The Emergency Plan for AIDS Relief aims to prevent seven million new infections, treat two million HIV infected people, and care for ten million HIV-infected people and AIDS orphans.
"We’re losing those lives at the rate of two million a year," he says. "If they require treatment now, their lives could be prolonged eight, ten, twelve years. So if somehow that money could be available immediately, rather than a year or eighteen months from now, the chances of saving significant numbers of lives would be real."
Mr.
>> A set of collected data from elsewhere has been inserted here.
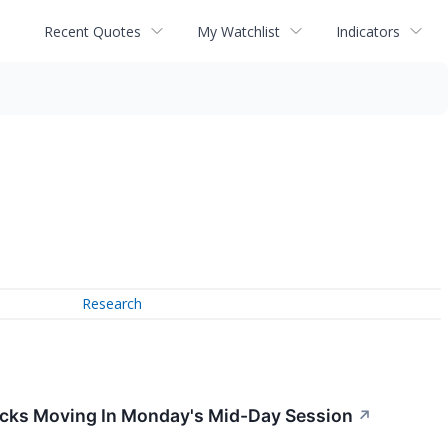
Recent Quotes
My Watchlist
Indicators
Research
ocks Moving In Monday's Mid-Day Session
↗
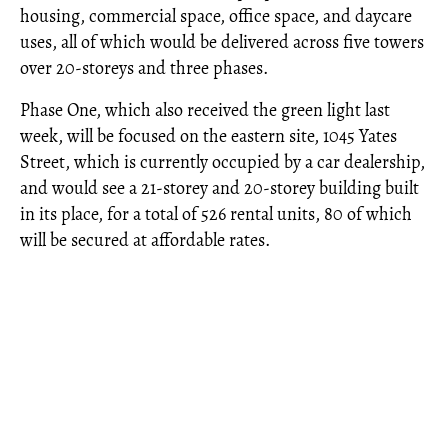
housing, commercial space, office space, and daycare
uses, all of which would be delivered across five towers
over 20-storeys and three phases.
Phase One, which also received the green light last
week, will be focused on the eastern site, 1045 Yates
Street, which is currently occupied by a car dealership,
and would see a 21-storey and 20-storey building built
in its place, for a total of 526 rental units, 80 of which
will be secured at affordable rates.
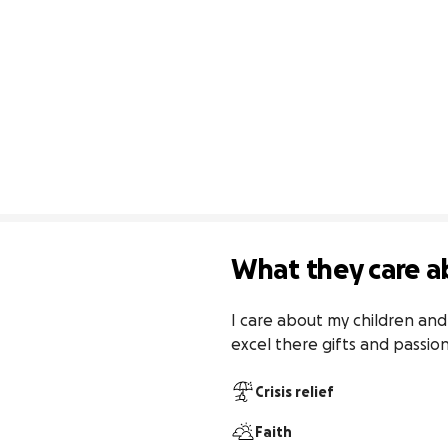
What they care a
I care about my children and
excel there gifts and passion.
Crisis relief
Faith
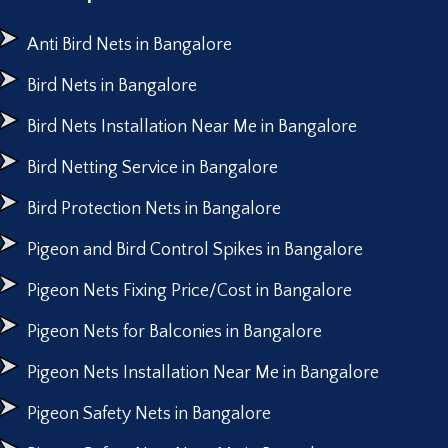
Anti Bird Nets in Bangalore
Bird Nets in Bangalore
Bird Nets Installation Near Me in Bangalore
Bird Netting Service in Bangalore
Bird Protection Nets in Bangalore
Pigeon and Bird Control Spikes in Bangalore
Pigeon Nets Fixing Price/Cost in Bangalore
Pigeon Nets for Balconies in Bangalore
Pigeon Nets Installation Near Me in Bangalore
Pigeon Safety Nets in Bangalore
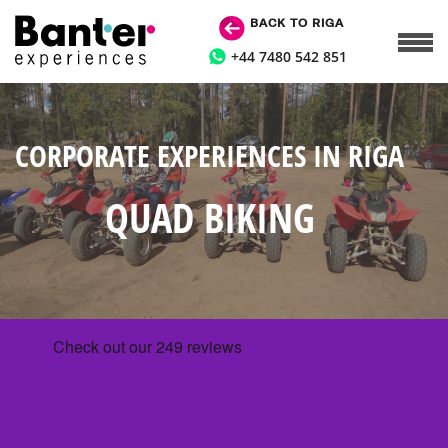
BACK TO RIGA
+44 7480 542 851
CORPORATE EXPERIENCES IN RIGA
QUAD BIKING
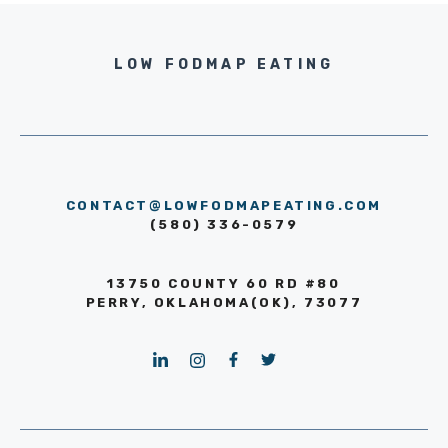
LOW FODMAP EATING
CONTACT@LOWFODMAPEATING.COM
(580) 336-0579
13750 COUNTY 60 RD #80
PERRY, OKLAHOMA(OK), 73077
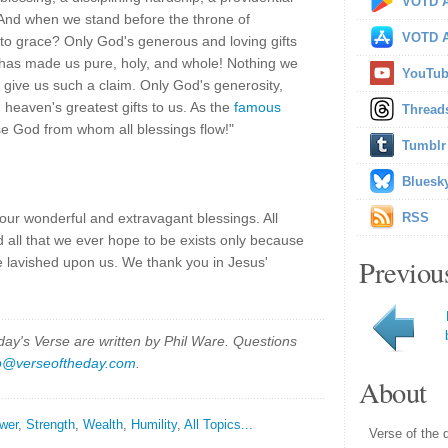
VOTD A
 And when we stand before the throne of
VOTD A
 to grace? Only God's generous and loving gifts
 has made us pure, holy, and whole! Nothing we
YouTu
give us such a claim. Only God's generosity,
 heaven's greatest gifts to us. As the
famous
Thread
se God from whom all blessings flow!"
Tumblr
Bluesk
our wonderful and extravagant blessings. All
RSS
d all that we ever hope to be exists only because
Previou
 lavished upon us. We thank you in Jesus'
y's Verse are written by Phil Ware. Questions
p@verseoftheday.com
.
About
wer
,
Strength
,
Wealth
,
Humility
,
All Topics...
Verse of the 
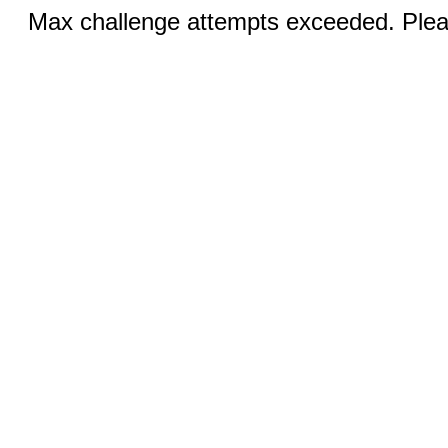
Max challenge attempts exceeded. Pleas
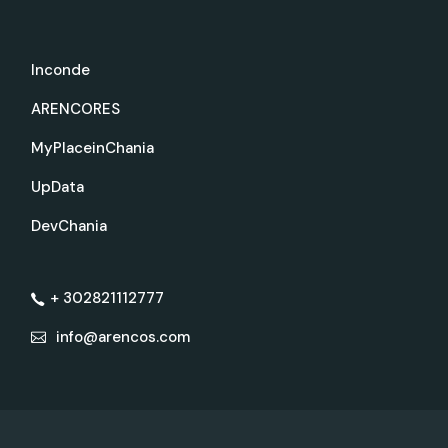
Inconde
ARENCORES
MyPlaceinChania
UpData
DevChania
+ 302821112777
info@arencos.com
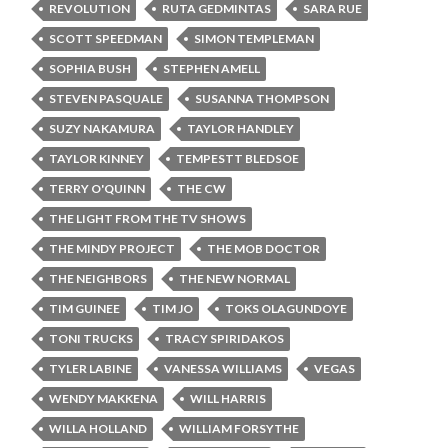
REVOLUTION
RUTA GEDMINTAS
SARA RUE
SCOTT SPEEDMAN
SIMON TEMPLEMAN
SOPHIA BUSH
STEPHEN AMELL
STEVEN PASQUALE
SUSANNA THOMPSON
SUZY NAKAMURA
TAYLOR HANDLEY
TAYLOR KINNEY
TEMPESTT BLEDSOE
TERRY O'QUINN
THE CW
THE LIGHT FROM THE TV SHOWS
THE MINDY PROJECT
THE MOB DOCTOR
THE NEIGHBORS
THE NEW NORMAL
TIM GUINEE
TIM JO
TOKS OLAGUNDOYE
TONI TRUCKS
TRACY SPIRIDAKOS
TYLER LABINE
VANESSA WILLIAMS
VEGAS
WENDY MAKKENA
WILL HARRIS
WILLA HOLLAND
WILLIAM FORSYTHE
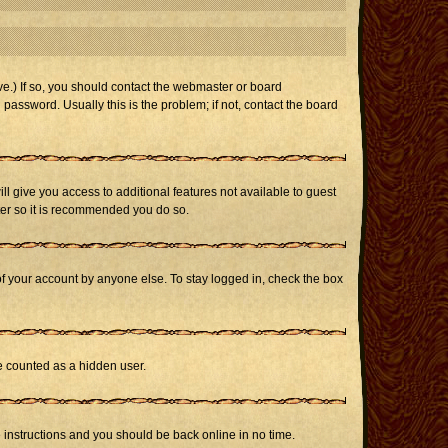
e.) If so, you should contact the webmaster or board
assword. Usually this is the problem; if not, contact the board
ill give you access to additional features not available to guest
ster so it is recommended you do so.
of your account by anyone else. To stay logged in, check the box
be counted as a hidden user.
e instructions and you should be back online in no time.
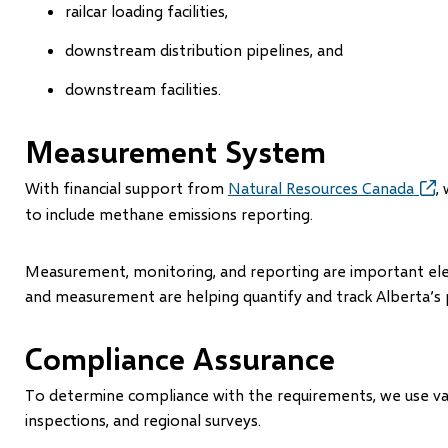
railcar loading facilities,
downstream distribution pipelines, and
downstream facilities.
Measurement System
With financial support from
Natural Resources Canada
(ope
,
in
to include methane emissions reporting.
new
win
Measurement, monitoring, and reporting are important el
and measurement are helping quantify and track Alberta’s
Compliance Assurance
To determine compliance with the requirements, we use variou
inspections, and regional surveys.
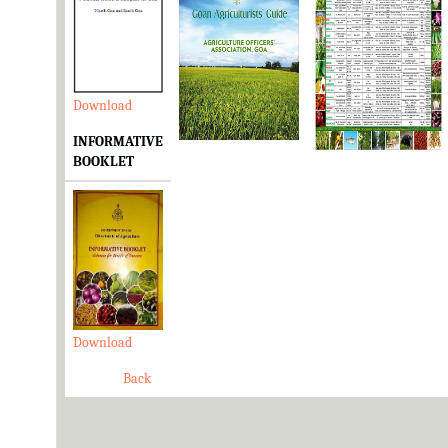
Download
Download
Download
INFORMATIVE
BOOKLET
Download
Back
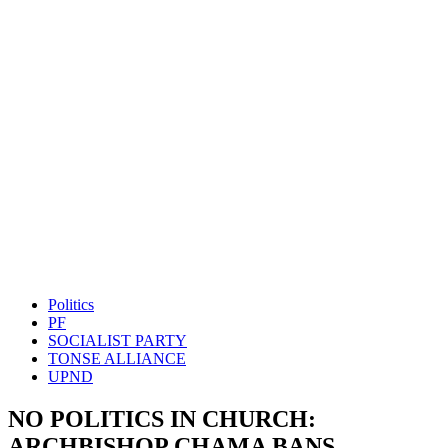
Politics
PF
SOCIALIST PARTY
TONSE ALLIANCE
UPND
NO POLITICS IN CHURCH:
ARCHBISHOP CHAMA BANS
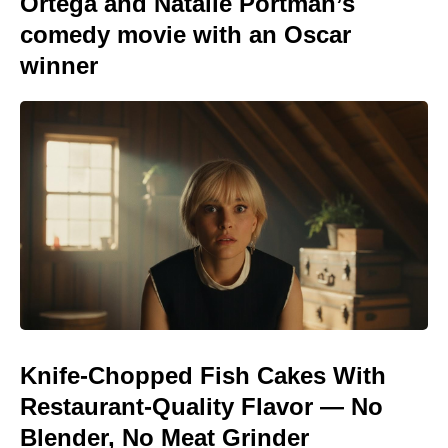
Ortega and Natalie Portman’s
comedy movie with an Oscar
winner
Knife-Chopped Fish Cakes With
Restaurant-Quality Flavor — No
Blender, No Meat Grinder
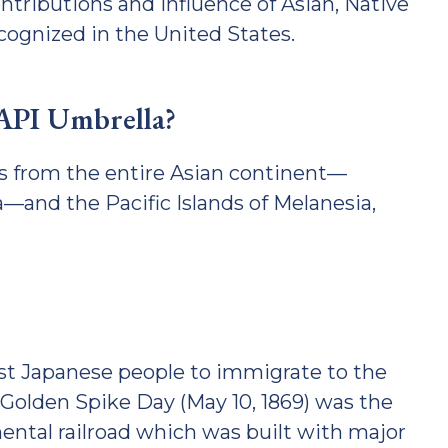
ntributions and influence of Asian, Native
cognized in the United States.
AAPI Umbrella?
s from the entire Asian continent—
—and the Pacific Islands of Melanesia,
rst Japanese people to immigrate to the
Golden Spike Day (May 10, 1869) was the
ental railroad which was built with major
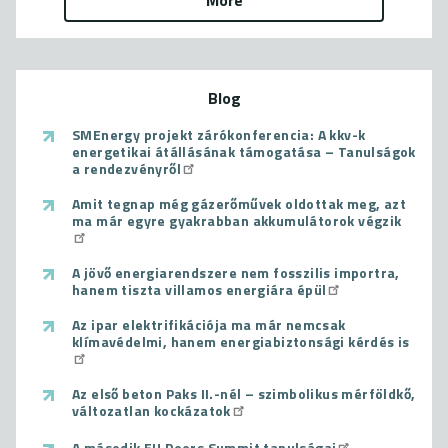
More
Blog
SMEnergy projekt zárókonferencia: A kkv-k
energetikai átállásának támogatása – Tanulságok
a rendezvényről
Amit tegnap még gázerőművek oldottak meg, azt
ma már egyre gyakrabban akkumulátorok végzik
A jövő energiarendszere nem fosszilis importra,
hanem tiszta villamos energiára épül
Az ipar elektrifikációja ma már nemcsak
klímavédelmi, hanem energiabiztonsági kérdés is
Az első beton Paks II.-nél – szimbolikus mérföldkő,
változatlan kockázatok
A második EU Peers Summit tanulságai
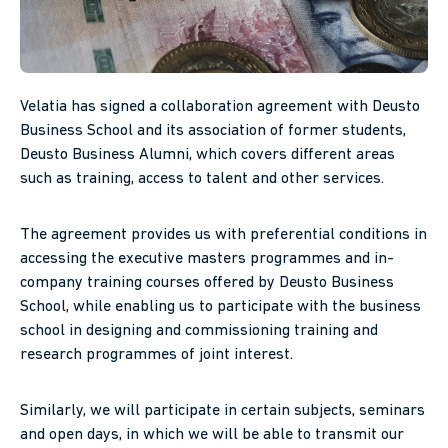
Velatia has signed a collaboration agreement with Deusto
Business School and its association of former students,
Deusto Business Alumni, which covers different areas
such as training, access to talent and other services.
The agreement provides us with preferential conditions in
accessing the executive masters programmes and in-
company training courses offered by Deusto Business
School, while enabling us to participate with the business
school in designing and commissioning training and
research programmes of joint interest.
Similarly, we will participate in certain subjects, seminars
and open days, in which we will be able to transmit our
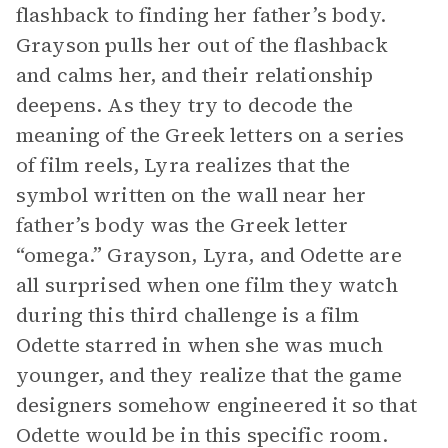
flashback to finding her father’s body.
Grayson pulls her out of the flashback
and calms her, and their relationship
deepens. As they try to decode the
meaning of the Greek letters on a series
of film reels, Lyra realizes that the
symbol written on the wall near her
father’s body was the Greek letter
“omega.” Grayson, Lyra, and Odette are
all surprised when one film they watch
during this third challenge is a film
Odette starred in when she was much
younger, and they realize that the game
designers somehow engineered it so that
Odette would be in this specific room.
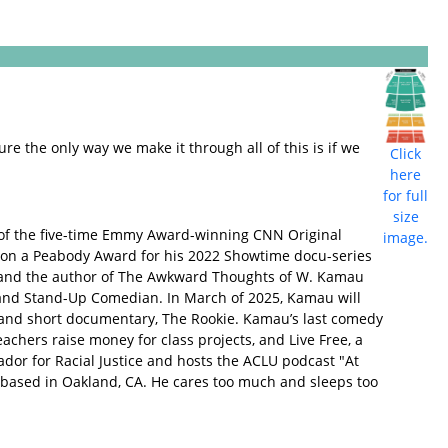
ure the only way we make it through all of this is if we
Click
here
for full
size
 of the five-time Emmy Award-winning CNN Original
image.
on a Peabody Award for his 2022 Showtime docu-series
ok and the author of The Awkward Thoughts of W. Kamau
d, and Stand-Up Comedian. In March of 2025, Kamau will
e and short documentary, The Rookie. Kamau’s last comedy
eachers raise money for class projects, and Live Free, a
dor for Racial Justice and hosts the ACLU podcast "At
based in Oakland, CA. He cares too much and sleeps too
Lewis says he would like to see the US Congress make an emergency appropriation that would release a large sum of the AIDS money this fiscal year.
The fifteen billion dollar, five year Emergency Plan for AIDS Relief would only give a small portion of the money to the Global Fund to Fight AIDS, Tuberculosis and Malaria. The UN envoy says that’s the second thing he would like to see changed.
He says, "Only ten percent of the new money is going for the Global Fund for AIDS. It is, I think, absolutely the best instrument we have internationally. It’s already distributed some two-point-one billion dollars over the next several years. It will have proposals coming to it in 2003 and 2004 of between six and seven billion dollars. But President Bush has said only 200 million dollars a year will go from the United States to the Global Fund. That’s a terrible blow to the Global Fund. They’re going to be scrambling to be functioning. They’re broke."
He says he hopes the president and congress reconsider that provision as well. Stephen Lewis was a guest on VOA’s Press Conference USA.